The language of this section is not ambiguous. In plain and specific words it directs that compensation for an occupational disease shall be paid by the last employer.
In the case before us the decedent contracted the disease while in the employ of the Nu-Art Advertising Company. It is true, as stated by Mr. Justice Rhodes in his opinion, that at the time of *390his disablement he was not an employee. Parazin Printing Plate Company could not be classified as an employer because decedent was a partner in that venture. A partner cannot be an employee of the copartnership. (Matter of Lyle v. Lyle Cider & Vinegar Co., 243 N. Y. 257; LeClear v. Smith, 207 App. Div. 71; Matter of Duprea v. Duprea Brothers, 224 id. 673; Matter of Munter v. Ideal Peerless Laundry, 229 id. 56.)
I agree with Justice Rhodes that not only is disablement necessary in order to give rise to a claim for compensation but it must be the disablement of an employee. Who then was the last employer of decedent? The last employer who employed deceased as an employee was the Nu-Art Advertising Company. The imposition of an award against it is within the letter and the spirit of the section under consideration. If the construction which the majority has given this section is correct, an employee who contracts a disease in the course of his employment, and who subsequently leaves that employment and thereafter, while unemployed, becomes disabled or dies because of such disease, must be denied compensation. The employer in whose service the disease was contracted is thus absolved from all liability. If we adopt this view, an employer upon ascertaining that an employee has contracted an occupational disease in his service, may render himself immune from responsibility by dismissing the servant before he actually becomes disabled. I do not think the Legislature ever intended any such result. The purposes sought to be accomplished by compensation statutes become influential factors in the settlement of problems of construe-' tion and interpretation.

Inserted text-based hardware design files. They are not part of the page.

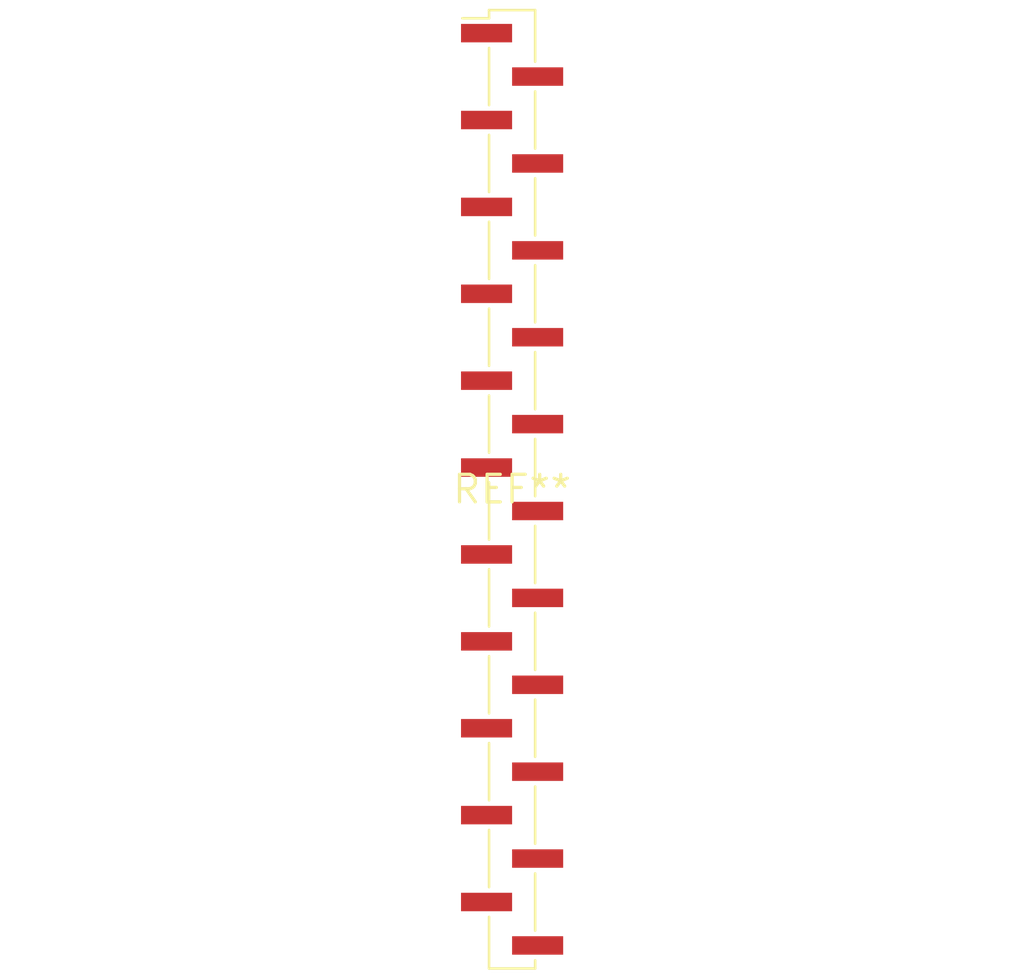
<source format=kicad_pcb>
(kicad_pcb (version 20240108) (generator pcbnew)

  (general
    (thickness 1.6)
  )

  (paper "A4")
  (layers
    (0 "F.Cu" signal)
    (31 "B.Cu" signal)
    (32 "B.Adhes" user "B.Adhesive")
    (33 "F.Adhes" user "F.Adhesive")
    (34 "B.Paste" user)
    (35 "F.Paste" user)
    (36 "B.SilkS" user "B.Silkscreen")
    (37 "F.SilkS" user "F.Silkscreen")
    (38 "B.Mask" user)
    (39 "F.Mask" user)
    (40 "Dwgs.User" user "User.Drawings")
    (41 "Cmts.User" user "User.Comments")
    (42 "Eco1.User" user "User.Eco1")
    (43 "Eco2.User" user "User.Eco2")
    (44 "Edge.Cuts" user)
    (45 "Margin" user)
    (46 "B.CrtYd" user "B.Courtyard")
    (47 "F.CrtYd" user "F.Courtyard")
    (48 "B.Fab" user)
    (49 "F.Fab" user)
    (50 "User.1" user)
    (51 "User.2" user)
    (52 "User.3" user)
    (53 "User.4" user)
    (54 "User.5" user)
    (55 "User.6" user)
    (56 "User.7" user)
    (57 "User.8" user)
    (58 "User.9" user)
  )

  (setup
    (pad_to_mask_clearance 0)
    (pcbplotparams
      (layerselection 0x00010fc_ffffffff)
      (plot_on_all_layers_selection 0x0000000_00000000)
      (disableapertmacros false)
      (usegerberextensions false)
      (usegerberattributes false)
      (usegerberadvancedattributes false)
      (creategerberjobfile false)
      (dashed_line_dash_ratio 12.000000)
      (dashed_line_gap_ratio 3.000000)
      (svgprecision 4)
      (plotframeref false)
      (viasonmask false)
      (mode 1)
      (useauxorigin false)
      (hpglpennumber 1)
      (hpglpenspeed 20)
      (hpglpendiameter 15.000000)
      (dxfpolygonmode false)
      (dxfimperialunits false)
      (dxfusepcbnewfont false)
      (psnegative false)
      (psa4output false)
      (plotreference false)
      (plotvalue false)
      (plotinvisibletext false)
      (sketchpadsonfab false)
      (subtractmaskfromsilk false)
      (outputformat 1)
      (mirror false)
      (drillshape 1)
      (scaleselection 1)
      (outputdirectory "")
    )
  )

  (net 0 "")

  (footprint "PinHeader_1x22_P2.00mm_Vertical_SMD_Pin1Left" (layer "F.Cu") (at 0 0))

)

</source>
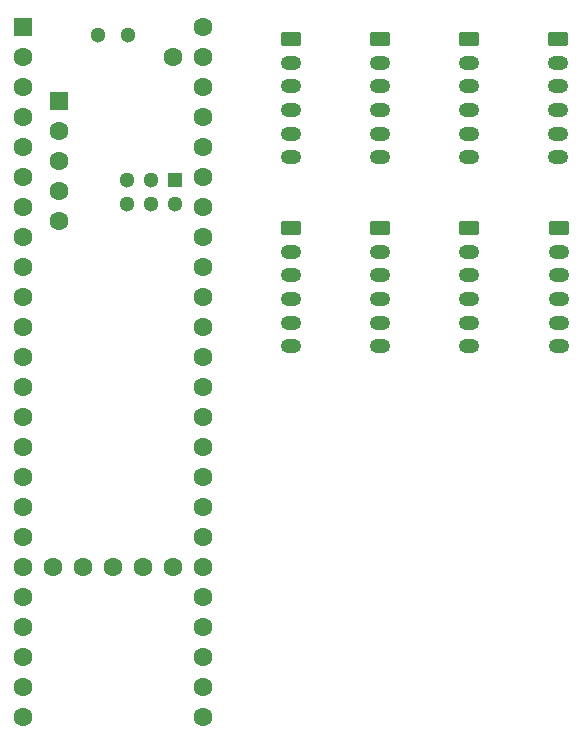
<source format=gts>
%TF.GenerationSoftware,KiCad,Pcbnew,9.0.4*%
%TF.CreationDate,2025-09-16T15:38:44-04:00*%
%TF.ProjectId,mic,6d69632e-6b69-4636-9164-5f7063625858,rev?*%
%TF.SameCoordinates,Original*%
%TF.FileFunction,Soldermask,Top*%
%TF.FilePolarity,Negative*%
%FSLAX46Y46*%
G04 Gerber Fmt 4.6, Leading zero omitted, Abs format (unit mm)*
G04 Created by KiCad (PCBNEW 9.0.4) date 2025-09-16 15:38:44*
%MOMM*%
%LPD*%
G01*
G04 APERTURE LIST*
G04 Aperture macros list*
%AMRoundRect*
0 Rectangle with rounded corners*
0 $1 Rounding radius*
0 $2 $3 $4 $5 $6 $7 $8 $9 X,Y pos of 4 corners*
0 Add a 4 corners polygon primitive as box body*
4,1,4,$2,$3,$4,$5,$6,$7,$8,$9,$2,$3,0*
0 Add four circle primitives for the rounded corners*
1,1,$1+$1,$2,$3*
1,1,$1+$1,$4,$5*
1,1,$1+$1,$6,$7*
1,1,$1+$1,$8,$9*
0 Add four rect primitives between the rounded corners*
20,1,$1+$1,$2,$3,$4,$5,0*
20,1,$1+$1,$4,$5,$6,$7,0*
20,1,$1+$1,$6,$7,$8,$9,0*
20,1,$1+$1,$8,$9,$2,$3,0*%
G04 Aperture macros list end*
%ADD10O,1.750000X1.200000*%
%ADD11RoundRect,0.250000X-0.625000X0.350000X-0.625000X-0.350000X0.625000X-0.350000X0.625000X0.350000X0*%
%ADD12C,1.600000*%
%ADD13R,1.600000X1.600000*%
%ADD14R,1.300000X1.300000*%
%ADD15C,1.300000*%
G04 APERTURE END LIST*
D10*
%TO.C,3L*%
X221000000Y-61000000D03*
X221000000Y-59000000D03*
X221000000Y-57000000D03*
X221000000Y-55000000D03*
X221000000Y-53000000D03*
D11*
X221000000Y-51000000D03*
%TD*%
%TO.C,4R*%
X228600000Y-35000000D03*
D10*
X228600000Y-37000000D03*
X228600000Y-39000000D03*
X228600000Y-41000000D03*
X228600000Y-43000000D03*
X228600000Y-45000000D03*
%TD*%
D11*
%TO.C,1R*%
X206000000Y-35000000D03*
D10*
X206000000Y-37000000D03*
X206000000Y-39000000D03*
X206000000Y-41000000D03*
X206000000Y-43000000D03*
X206000000Y-45000000D03*
%TD*%
D11*
%TO.C,3R*%
X221050000Y-35000000D03*
D10*
X221050000Y-37000000D03*
X221050000Y-39000000D03*
X221050000Y-41000000D03*
X221050000Y-43000000D03*
X221050000Y-45000000D03*
%TD*%
D11*
%TO.C,4L*%
X228650000Y-51000000D03*
D10*
X228650000Y-53000000D03*
X228650000Y-55000000D03*
X228650000Y-57000000D03*
X228650000Y-59000000D03*
X228650000Y-61000000D03*
%TD*%
%TO.C,2R*%
X213500000Y-45000000D03*
X213500000Y-43000000D03*
X213500000Y-41000000D03*
X213500000Y-39000000D03*
X213500000Y-37000000D03*
D11*
X213500000Y-35000000D03*
%TD*%
D10*
%TO.C,2L*%
X213500000Y-61000000D03*
X213500000Y-59000000D03*
X213500000Y-57000000D03*
X213500000Y-55000000D03*
X213500000Y-53000000D03*
D11*
X213500000Y-51000000D03*
%TD*%
D10*
%TO.C,1L*%
X206000000Y-61000000D03*
X206000000Y-59000000D03*
X206000000Y-57000000D03*
X206000000Y-55000000D03*
X206000000Y-53000000D03*
D11*
X206000000Y-51000000D03*
%TD*%
D12*
%TO.C,Teensy 4.1*%
X196000000Y-36500000D03*
X186350800Y-50419200D03*
X186350800Y-47879200D03*
X186350800Y-45339200D03*
X186350800Y-42799200D03*
D13*
X186350800Y-40259200D03*
D12*
X198540000Y-33960000D03*
X198540000Y-36500000D03*
X198540000Y-39040000D03*
X198540000Y-41580000D03*
X198540000Y-44120000D03*
X198540000Y-46660000D03*
X198540000Y-49200000D03*
X198540000Y-51740000D03*
X198540000Y-54280000D03*
X198540000Y-56820000D03*
X198540000Y-59360000D03*
X198540000Y-61900000D03*
X198540000Y-64440000D03*
X198540000Y-66980000D03*
D13*
X183300000Y-33960000D03*
D12*
X183300000Y-36500000D03*
X183300000Y-39040000D03*
X183300000Y-41580000D03*
X183300000Y-44120000D03*
X183300000Y-46660000D03*
X183300000Y-49200000D03*
X183300000Y-51740000D03*
X183300000Y-54280000D03*
X183300000Y-56820000D03*
X183300000Y-59360000D03*
X183300000Y-61900000D03*
X183300000Y-64440000D03*
X198540000Y-69520000D03*
X198540000Y-72060000D03*
X198540000Y-74600000D03*
X198540000Y-77140000D03*
X198540000Y-79680000D03*
X198540000Y-82220000D03*
X198540000Y-84760000D03*
X198540000Y-87300000D03*
X198540000Y-89840000D03*
X198540000Y-92380000D03*
X183300000Y-92380000D03*
X183300000Y-89840000D03*
X183300000Y-87300000D03*
X183300000Y-84760000D03*
X183300000Y-66980000D03*
X183300000Y-69520000D03*
X183300000Y-72060000D03*
X183300000Y-82220000D03*
X183300000Y-79680000D03*
X183300000Y-77140000D03*
X183300000Y-74600000D03*
D14*
X196101600Y-46930000D03*
D15*
X196101600Y-48930000D03*
X194101600Y-46930000D03*
X194101600Y-48930000D03*
X192101600Y-48930000D03*
X192101600Y-46930000D03*
D12*
X185840000Y-79680000D03*
X188380000Y-79680000D03*
X190920000Y-79680000D03*
X193460000Y-79680000D03*
X196000000Y-79680000D03*
D15*
X189650000Y-34690000D03*
X192190000Y-34690000D03*
%TD*%
M02*

</source>
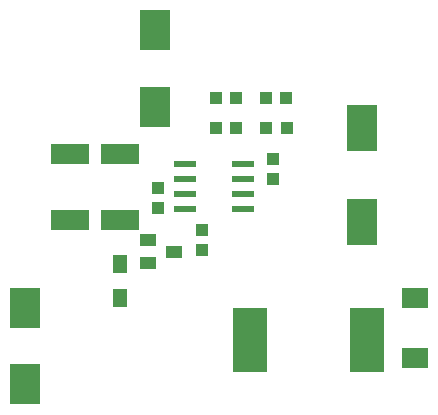
<source format=gbr>
G04 EAGLE Gerber RS-274X export*
G75*
%MOMM*%
%FSLAX34Y34*%
%LPD*%
%INSolderpaste Top*%
%IPPOS*%
%AMOC8*
5,1,8,0,0,1.08239X$1,22.5*%
G01*
%ADD10R,2.500000X3.500000*%
%ADD11R,2.500000X4.000000*%
%ADD12R,1.080000X1.050000*%
%ADD13R,1.100000X1.000000*%
%ADD14R,1.000000X1.100000*%
%ADD15R,3.200000X1.800000*%
%ADD16R,2.900000X5.400000*%
%ADD17R,1.968500X0.601900*%
%ADD18R,1.050000X1.080000*%
%ADD19R,2.200000X1.800000*%
%ADD20R,1.400000X1.000000*%
%ADD21R,1.200000X1.500000*%


D10*
X170000Y267500D03*
X170000Y332500D03*
D11*
X345000Y250000D03*
X345000Y170000D03*
D12*
X270000Y223750D03*
X270000Y206250D03*
D13*
X172500Y198500D03*
X172500Y181500D03*
D14*
X281000Y275000D03*
X264000Y275000D03*
D15*
X140000Y228000D03*
X140000Y172000D03*
D16*
X349500Y70000D03*
X250500Y70000D03*
D17*
X244734Y180950D03*
X244734Y193650D03*
X244734Y206350D03*
X244734Y219050D03*
X195266Y219050D03*
X195266Y206350D03*
X195266Y193650D03*
X195266Y180950D03*
D10*
X60000Y32500D03*
X60000Y97500D03*
D18*
X263750Y250000D03*
X281250Y250000D03*
D13*
X210000Y146500D03*
X210000Y163500D03*
D19*
X390000Y105500D03*
X390000Y54500D03*
D20*
X164000Y154500D03*
X186000Y145000D03*
X164000Y135500D03*
D21*
X140000Y105500D03*
X140000Y134500D03*
D15*
X97500Y228000D03*
X97500Y172000D03*
D14*
X238500Y275000D03*
X221500Y275000D03*
X221500Y250000D03*
X238500Y250000D03*
M02*

</source>
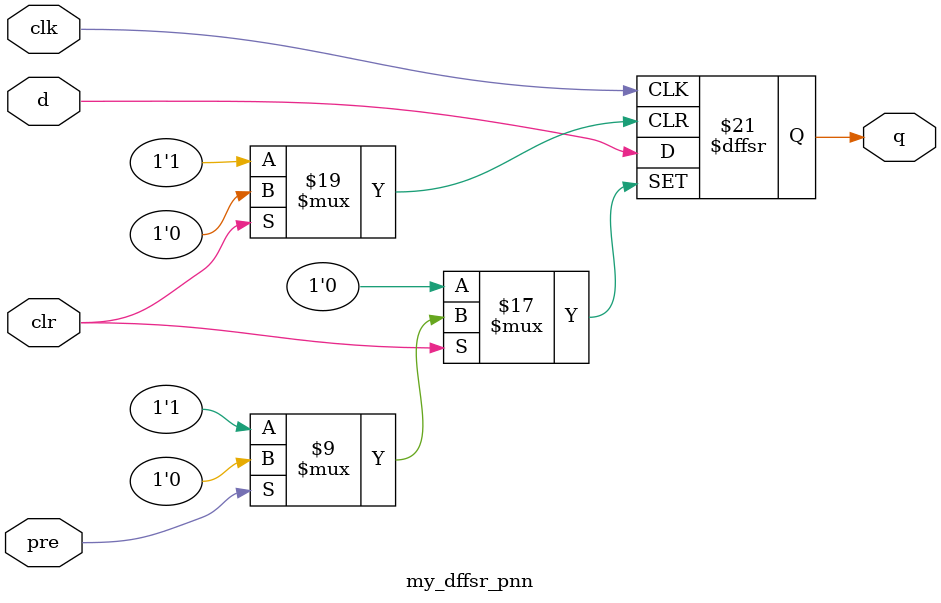
<source format=v>
module my_dffsr_pnn (
    input d,
    clk,
    pre,
    clr,
    output reg q
);
  initial q <= 1'b0;
  always @(posedge clk or negedge pre or negedge clr)
    if (!pre) q <= 1'b1;
    else if (!clr) q <= 1'b0;
    else q <= d;
endmodule
</source>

The Workmen’s Compensation Law is classed as remedial legislation and hence a spirit of liberality should characterize its interpretations in order to effectuate its intent and purpose. We are not concerned with the wisdom of or the justice of the section in question. Our only purpose is to ascertain the meaning and intent of the lawmakers. The intention of the lawmakers is the law. That intention is to be gathered from the necessity or reason of the enactment. In the construction of a statute we are not confined to the literal meaning of the words. When the intention can be collected from the statute words may be modified or altered so as to obviate all inconsistency with such intention. To give this statute the construction placed upon it by the majority produces an absurd and illogical result. When an incongruous consequence will result from a particular construction, that construction should be avoided, unless the meaning of the Legislature be so plain and manifest that avoidance is impossible. In the instant case there is nothing in the language used to indicate a legislative intent to *391deny compensation under the circumstances disclosed in this record. We should not seek some hidden meaning in the act at variance with the language used in order to deprive an injured workman, or his dependents, in the event of his decease, of the benefits of the Workmen’s Compensation Law.
Appellants urge that this statute is inequitable. That is an argument which should be addressed to the Legislature and not to the courts.
The award should be affirmed, with costs to the State Industrial Board.
Hill, P. J., concurs.
Award reversed and claim dismissed, with costs against the State Industrial Board.